The sorcerer climbed on again. This time he shut his eyes for the entire flight, out of principal, spite, and the suspicion that he was within rights to demand a refund.
Thump.
The sorcerer opened his eyes again. They were standing on the (slightly smouldering) remains of a pea garden, outside a university.
“Their philosophy classes were all fully occupied, and you have no accreddition,” said the dragon, “but I removed a few of the excess students and a few officials and now they’re open to you staying until your degree is complete.”
“wealth,” said the sorcerer, blankly. “grant.”
“It’s SORT of a grant,” said the dragon. “Or maybe more like a fund. Or insurance. Incineration insurance. I guess protection money’s less oblique.”
“Stop,” said the sorcerer, recovering a part of himself that had slipped from his body. “Go. Go away. With me. Now.”
This time the sorcerer watched the clouds in the sky. They looked like faces. They looked like they were laughing at him.
“Why?” he asked the dragon.
“Why what?”
“Why have you done this?!” screamed the sorcerer into the wind. “I’ve asked nothing that wasn’t within your power! I’ve asked only what you could gran – GIFT me, with the barest of efforts! Less effort than your idiotic games have cost you! Why torment me thus – are you so depraved, so wicked, so perverse?!”
“Look,” said the dragon, “here’s the thing: if we’re having problems, it’s because I can barely understand most of this language I’m using – I learned my first when I was eight hundred and nine.

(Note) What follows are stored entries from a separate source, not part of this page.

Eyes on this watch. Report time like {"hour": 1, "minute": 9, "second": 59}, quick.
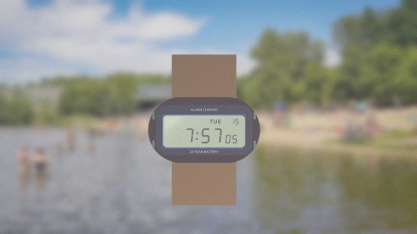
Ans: {"hour": 7, "minute": 57, "second": 5}
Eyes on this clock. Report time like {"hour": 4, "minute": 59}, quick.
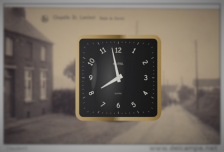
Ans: {"hour": 7, "minute": 58}
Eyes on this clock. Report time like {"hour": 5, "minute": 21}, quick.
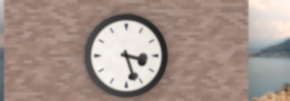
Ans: {"hour": 3, "minute": 27}
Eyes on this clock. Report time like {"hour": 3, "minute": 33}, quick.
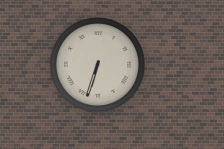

I’d never understood the idea of anything else having thoughts. I’d never understood the idea of communicating anything, to anyone, ever. Frankly, it’s amazing I haven’t eaten you yet in a fit of solipsism, spell or no spell. Me and you communicating at ALL is more than you should ask for, and you’re just quibbling over the wording.”
The sorcerer opened his mouth, shut it, opened it, made a hissing sound like a kettle, puffed up like a toad, twittered like a songbird, and slumped over like a man who’d just had his every dream skewered with a sharpened steeple.
“Take me home,” he said.
“Sure thing,” said the dragon. And it dropped him over a volcano.
The sorcerer tried to make a wish on the way down, but the screaming made it very difficult to concentrate and besides it was his fourth anyways, and therefore null and void as all fourth wishes are.
The dragon then made a wish for a nap, settled into the volcano, and worked on fulfilling it. Which it did, although there were a few uncomfortable twists into the second decade, when its leg fell asleep.